Step three was assembly – hang the whole thing together with some fence palings.  Luckily I have a good friend in the engineering trade and I was able to source some mirror stainless.  We screwed this into place and put a length of black PVC tube through the focal point – attached the hose and started it up.  Unfortunately the PVC tube melted and disintegrated before I got to take pics of this step.  Now before you think I’m a complete idiot -  I do realise that it was going to get very hot and plastic melts – but I was running cold water through the pipe and it was after 6pm at night… I thought it would last the 10 mins or so I wanted to run the test for.  Nevermind – I took the meltdown as a complete success!

We found a length of copper tube and replaced the PVC pipe:

Finished parabola

I’m going to paint this black in the future.  Now with the trough angled at the sun that copper tube got VERY hot.  Too hot to touch.  Excellent.

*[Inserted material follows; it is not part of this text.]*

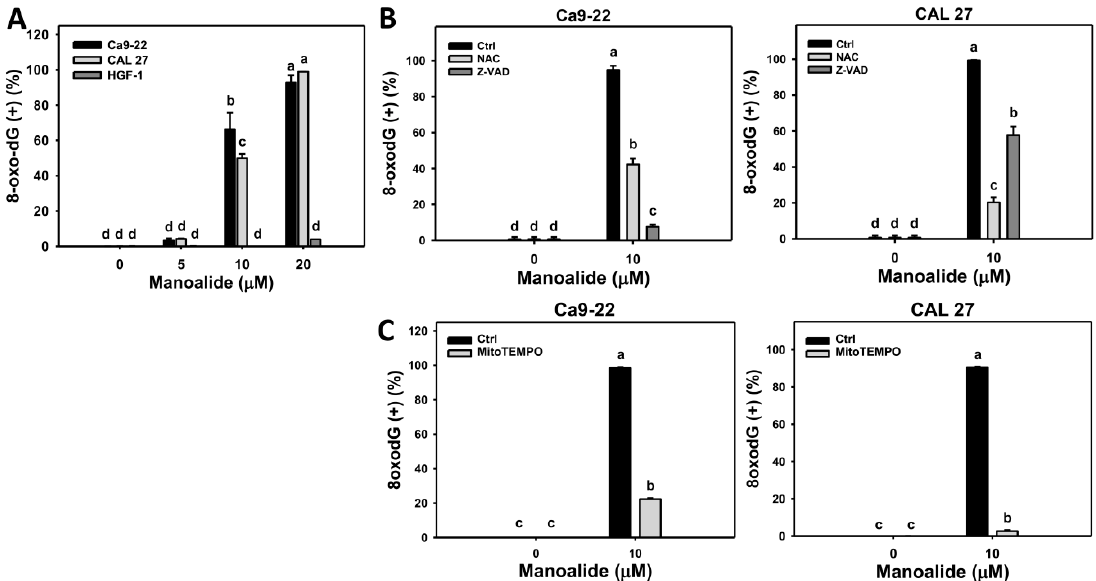
Figure 8. Change of 8-oxodG DNA damage in manoalide-treated oral cancer (Ca9-22 and CAL 27) and normal oral (HGF-1) cells. Cells were treated with the indicated concentrations of manoalide for 24 h. ( A ) Statistical results of 8-oxodG ( + ) (%) for manoalide-treated oral cancer cells in Figure S11A. ( B ) Statistical results of 8-oxodG ( + ) (%) in NAC, Z-VAD, and / or manoalide-treated oral cancer cells in Figure S11B. Cells were pretreated with 8 mM, 1 h for NAC or 100 µ M, 2 h for Z-VAD, and then post-incubated with 10 µ M of manoalide for 24 h. ( C ) Statistical results of 8-oxodG ( + ) (%) in MitoSOX inhibitor (MitoTEMPO) and / or manoalide-treated oral cancer cells in Figure S11C. Cells were pretreated with MitoTEMPO (20 µ M, 1 h) and posttreated with manoalide (10 µ M, 24 h). Data were analyzed by one-way ANOVA with Tukey HSD Post Hoc Test. Data, means ± SDs ( n = 3). Data showing no overlapping same small letters represent significant difference ( p < 0.05–0.001).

We hooked up the hose with a very makeshift fitting:

Makeshift fitting

and angled it towards the sun again.  

Experiment One: I first turned the tap on at a dribble – the water was VERY hot – so hot that it was hard to let it dribble over your hand.

Experiment Two: Turn up the tap to a slow stream – the water was tepid.  By this time the water coming out of the tap was pretty cold, but after racing through the parabolic heat sleeve – it’s definitely warm.

Upcoming experiments -

Build a tank to hold the water and pump it through the trough in a circuit.

Build an oil tank and run a copper coil inside an old water cylinder to act as a heat exchanger.  If this works it might be worth hooking it up to a pretank before our instantaneous water supply.

If nothing else, this awesome free hot water will be great in the greenhouse this winter to heat the nutrient mix.

Finished trough side view

Have you built one of these?  Any pointers?